Праздник последнего помола - страница 7
Приезжали сюда люди в посевную или в косовицу не на день — на целую неделю, потому что сеяли в те годы, даже когда запустили первый в мире спутник Земли, не только на тракторах, но и на лошадях. Бывало, если лошади, могучие лошади не выдерживали, выбивались из сил, в помощь им подпрягали волов, не всегда круторогих, медлительных, архаичных, однако всегда достаточно надежных, чтобы ровно засеять поворот или клин, на котором мало заработаешь, да много провозишься, — клин, остающийся почти на каждом поле.
Прокоп хотел отсеяться так же быстро, как всегда, — до успенья, до храмового дня: этот праздник любили даже те, кто в будние дни явно пренебрегал религией. Но выходит, и до успенья трудно найти постоянных сеятелей, придется обойтись поденщиками. Вчера обегал, почитай, с десяток дворов. Погонщика найти легче — понукать лошадей или там волов охотно идут подростки: хлопцы, девчата. Сеятелем тоже любой может стать. Проблема — сыскать рулевого, то есть мужика, у которого и руки и ноги одинаково сильные, ну уж в крайнем случае можно пышущую здоровьем молодую женщину. Рулевому не страшны сухие комья земли, борозды да крутые, как правило, повороты. Он не обращает внимания на водяные пузыри, исчезающие на второй или третий день работы, на мозоли — без них в селе и жить-то стыдно. За день-деньской этот руль, который ведет сеялку (а должен вести точно — колея в колею, чтобы не оставалось просевов, иначе стыд и позор), этот незакрепленный, будто с расшатанными нервами руль так тебя измочалит, так издергает, что к вечеру ты еле-еле различаешь колею. Сперва устанут ладони, потом почувствуешь боль в плечах, в локтях, на какое-то время онемеют руки. А потом — словно по ним колотили палкой — ты совсем не будешь чувствовать рук: значит, привыкли и уж не выпустят руля, даже если колесо наедет на пудовый ком земли. Такова доля рулевого, это дело его чести, чтобы колея в колею и без просевов, иначе стыд и позор…
Но… так будет рассказывать вам, как сеют на лошадиной тяге, не настоящий крестьянин, не кадровый колхозник, а поденщик. Настоящий же вынесет все молча, как нечто только ему причитающееся. Вечером он никому не покажет своих рук, долго будет мыть их в тазике с теплой водой, пока они не распарятся, не отмякнут и станут бархатными, как в меру поджаренная корочка ржаной паляницы из нового хлеба, не то что раньше — жесткие, точно из парусины… Ласковый свет вечерней зари обволакивает нашего сеятеля, и, прикрыв глаза, видит он перед собой налитые колосья. Красуясь, они неспешно вливают в него невидимую силу жизни, удовлетворение, радость. И не верьте, что он, наработавшись нынче до упаду, не отдохнет, не выспится до восхода солнца, чтобы завтра снова взяться за руль, — сон у него особенный, сон волшебный, богатырский.
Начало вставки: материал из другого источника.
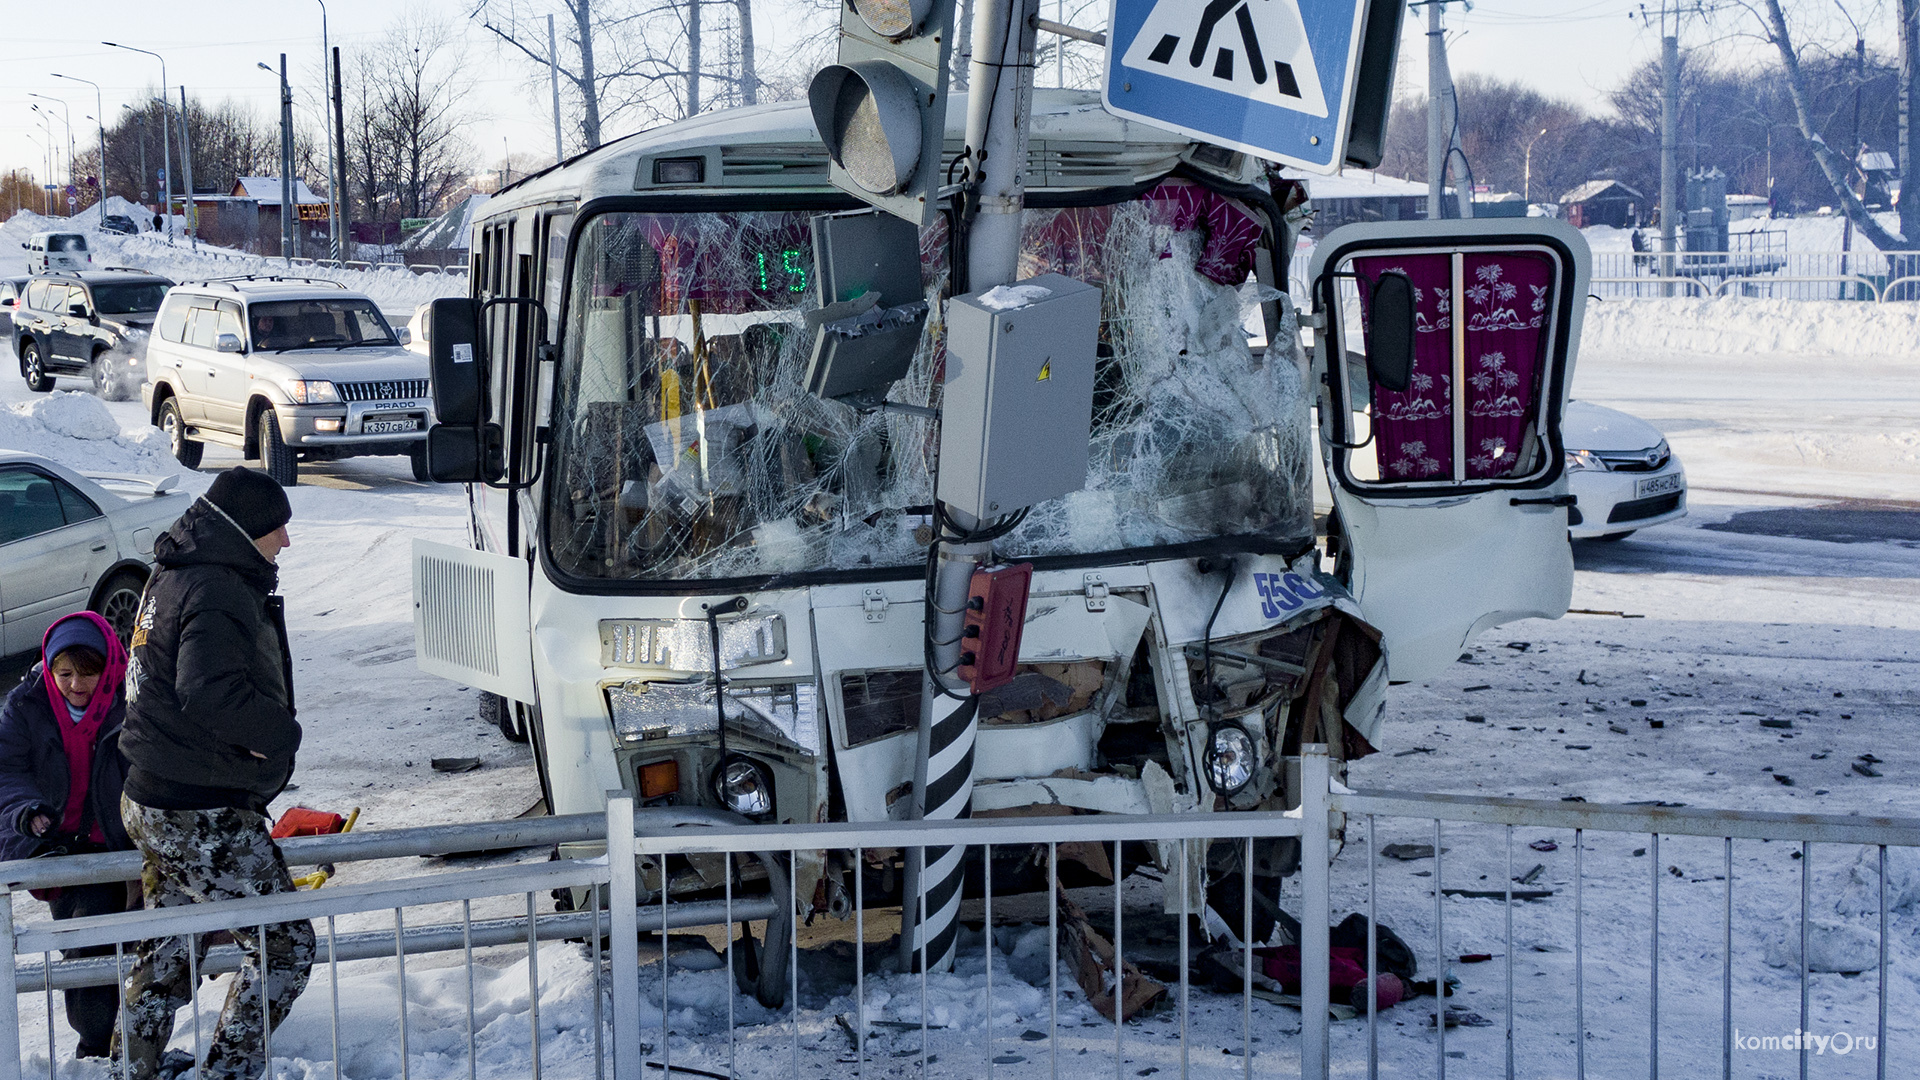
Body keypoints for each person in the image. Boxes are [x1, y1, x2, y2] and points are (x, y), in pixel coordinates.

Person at [114, 467, 313, 1080]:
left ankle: (132, 1070)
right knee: (285, 948)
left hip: (150, 795)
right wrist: (281, 735)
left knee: (169, 950)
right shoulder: (217, 585)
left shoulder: (172, 571)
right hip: (198, 810)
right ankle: (226, 1074)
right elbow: (207, 691)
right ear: (246, 528)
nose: (284, 540)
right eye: (276, 527)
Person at [0, 612, 140, 1059]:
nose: (77, 685)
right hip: (61, 850)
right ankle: (97, 1047)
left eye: (88, 673)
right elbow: (7, 770)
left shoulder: (132, 699)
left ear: (109, 668)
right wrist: (26, 812)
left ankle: (133, 1042)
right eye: (65, 674)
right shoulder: (27, 705)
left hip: (121, 842)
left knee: (140, 944)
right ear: (49, 667)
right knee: (87, 949)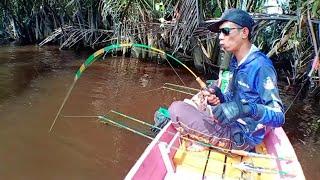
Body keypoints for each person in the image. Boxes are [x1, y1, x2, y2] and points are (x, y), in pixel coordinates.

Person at [168, 8, 285, 151]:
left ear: (244, 32)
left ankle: (209, 140)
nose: (220, 37)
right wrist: (217, 94)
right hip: (229, 122)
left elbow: (279, 117)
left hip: (242, 135)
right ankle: (207, 136)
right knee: (197, 100)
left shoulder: (260, 66)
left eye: (226, 31)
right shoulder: (236, 62)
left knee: (176, 109)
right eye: (220, 32)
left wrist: (246, 109)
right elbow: (232, 97)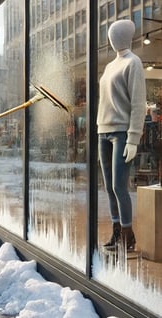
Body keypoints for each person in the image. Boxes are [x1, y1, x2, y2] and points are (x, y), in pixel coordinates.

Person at [97, 19, 146, 252]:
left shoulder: (133, 62)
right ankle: (117, 231)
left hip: (121, 132)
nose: (112, 38)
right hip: (102, 132)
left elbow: (139, 104)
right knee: (108, 187)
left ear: (126, 36)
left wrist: (134, 138)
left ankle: (128, 235)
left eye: (115, 34)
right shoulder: (109, 66)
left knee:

Завтра ни свет ни заря вы встретите его подле сеялки.
Прокоп посмотрел на свои руки, точно сравнивая их с тщательно вымытыми, распаренными в горячей воде руками вернувшегося домой пахаря…
После того как Санько Машталир обозвал Прокопа нехозяином и лодырем («Вам бы только землю затоплять»), ему следовало бы прогнать Санька со двора за глупые речи, но это было не в его натуре. Вместо того он спокойно спросил:
— А ты, кстати, с работы идешь?
— Вроде бы так.
— Тогда зачем же ты зашел к нехозяину и лодырю?
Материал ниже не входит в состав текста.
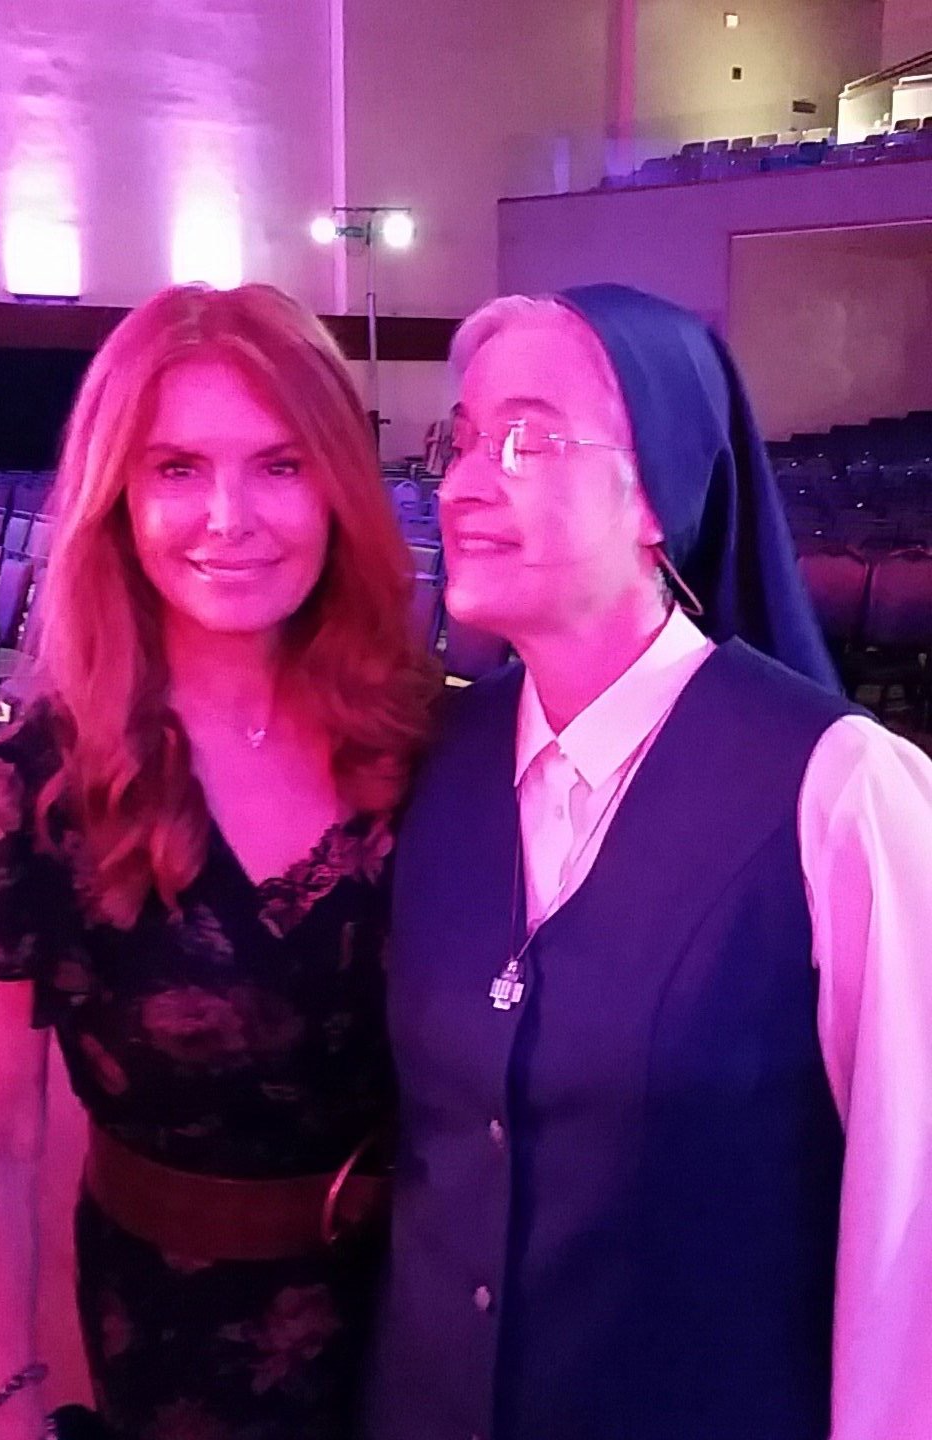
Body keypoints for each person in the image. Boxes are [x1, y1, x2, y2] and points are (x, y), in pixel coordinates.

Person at [365, 285, 932, 1440]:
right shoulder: (436, 757)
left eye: (527, 438)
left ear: (658, 497)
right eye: (460, 439)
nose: (463, 482)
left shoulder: (839, 790)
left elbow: (909, 1240)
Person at [0, 283, 438, 1440]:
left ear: (338, 483)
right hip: (181, 1346)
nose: (229, 517)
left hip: (441, 1320)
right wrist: (5, 1406)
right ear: (116, 496)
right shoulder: (27, 789)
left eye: (280, 464)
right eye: (177, 469)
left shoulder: (426, 741)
— Да ведь тебя никак не минуешь.
— Говори, чего надо?
— Одолжи хлеба.
— Хлеба? — У Прокопа брови поползли на лоб.
— Разве не видишь, что я опух?
— Не от голода, а от мошкары да комаров. А может, оттого, что бока пролежал.
— Пусть тот, кто так говорит, сам ляжет да не встанет… Одолжи горбушку.
— У меня нет печеного хлеба.
— Ври, да знай меру: тебе вчера Василина испекла — знаю.
— Зачем тебе хлеб? Говори без обмана.
— Одолжи хоть горбушку… Как жена померла, с тех пор не едал домашнего хлеба.
— Голодаешь, а деньги копишь.
— Не твое дело. Если хочешь дать — давай.
— Сходи к Христе, к соседке, или к бабе Марфе, к Василине, к Саньке…
— К чертовой матери… Никто не одолжит мне ни хлеба, ни соли, ни подсолнечного масла, ни керосину…
— Постыдился бы произносить непристойные слова… Почему не одолжат?